Disorder in the Supreme Court

"[The Judicial Branch] may truly be said to have neither FORCE nor WILL, but merely judgment; and must ultimately depend upon the aid of the executive arm even for the efficacy of its judgments.”

—Alexander Hamilton, Federalist No. 78, 1788

Hamilton must have envisioned a judicial branch that acted judiciously. If he had only known what was in store for the country, I suspect he’d have had a completely different thing to say about the ratification of the U.S. Constitution.

Those who have read said document know that nowhere in Article 3, which addresses the judiciary, does it mention what the judicial branch of government is actually supposed to do.

It wasn’t until 1803 that Supreme Court Chief Justice John Marshall created the power of “judicial review.”

Three years earlier, Secretary of State John Marshall failed to act in his official capacity after his party lost an election when he conveniently failed to deliver a presidential appointment to his long-time friend William Marbury. Marbury ultimately and unsuccessfully sued for the position. Marshall’s dereliction of duty set the stage for what was to occur in the courthouses of this country.

Knowing he was to be the Supreme Court’s chief justice, Marshall placed into motion events that he knew he’d be in a position to resolve when the case eventually reached him. (And he did so by effectively hosing his friend.)

Voila, the very first act of judicial activism. Things have gone downhill for the republic ever since.

This is apparently way cool for liberals who, because they can’t get their inane agenda passed legislatively, have to do it through the courts. (But I suppose the ends justify the means. Why else do Senate Democrats play childish procedural games to hold up President Bush’s judicial appointments?)

That situation dovetails into the most pervasive argument I’ve heard in favor of judges “legislating” from the bench: The Constitution is a “living document” and should be subject to change.

Granted, the founding fathers intended for the Constitution to be subject to change, but that’s also why they included a process to amend it. That process, I might add, has been successfully followed 27 times, and none of them required the blessings or intervention of the almighty judiciary.

Think “interpretation” of constitutional issues is hunky dory?

Perhaps a couple of choice historical examples of judicial activism are in order:

In 1917, the Supreme Court upheld a congressional act criminalizing free speech in wartime despite the fact the First Amendment specifically states: Congress shall pass no law … abridging freedom of speech (Schenck v. U.S.).

In 1944, the Supreme Court ruled that the systematic seizure and confinement of those of Japanese ancestry to internment camps was just fine (Korematsu v. U.S.).
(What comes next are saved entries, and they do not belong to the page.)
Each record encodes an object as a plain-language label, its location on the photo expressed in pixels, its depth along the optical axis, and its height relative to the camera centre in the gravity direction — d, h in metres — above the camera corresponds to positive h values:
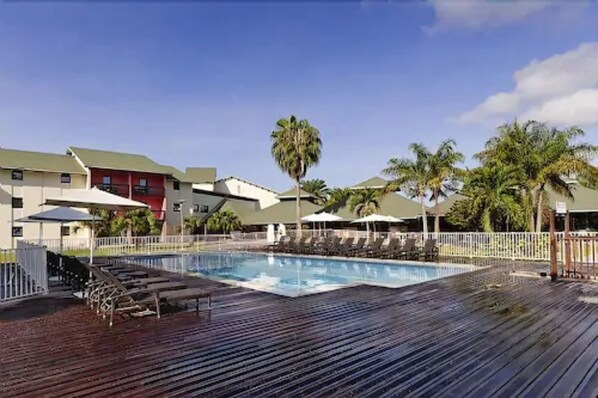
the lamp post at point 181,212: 33.96 +0.94
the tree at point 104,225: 29.27 -0.08
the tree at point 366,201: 29.48 +1.29
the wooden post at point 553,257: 10.51 -1.03
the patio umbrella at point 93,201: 9.98 +0.58
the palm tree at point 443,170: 24.27 +2.81
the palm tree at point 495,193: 19.59 +1.17
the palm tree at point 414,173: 25.22 +2.78
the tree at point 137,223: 28.67 +0.01
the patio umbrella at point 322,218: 26.82 +0.14
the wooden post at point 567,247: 10.84 -0.82
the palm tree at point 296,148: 31.59 +5.52
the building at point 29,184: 29.97 +3.06
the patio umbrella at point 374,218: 23.06 +0.05
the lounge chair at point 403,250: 17.28 -1.30
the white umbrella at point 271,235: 26.48 -0.89
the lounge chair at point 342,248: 19.64 -1.32
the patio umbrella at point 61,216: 11.89 +0.25
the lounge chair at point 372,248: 18.50 -1.27
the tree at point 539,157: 20.30 +2.98
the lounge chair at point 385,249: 17.70 -1.28
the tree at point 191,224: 35.16 -0.13
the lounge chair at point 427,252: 16.80 -1.37
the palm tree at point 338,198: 35.47 +1.86
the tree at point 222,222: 35.31 -0.04
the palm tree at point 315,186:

And at the state court level, we have these pathetic examples:

In 2001, the Nevada Supreme Court decided that a provision in the Nevada Constitution requiring a two-thirds majority to raise taxes by the state legislature was merely a “procedural rule” and should be ignored.

Also in 2001, the Massachusetts State Supreme Court discovered a clause in the state constitution bestowing a right to same-gender marriage where none had previously been seen in the document’s 250-odd years.

Perhaps this activism is not the fault of the judiciary as a whole. But it’s what happens, as ABC’s George Will so poignantly notes, “when judicial appointments are filled with injudicious people"?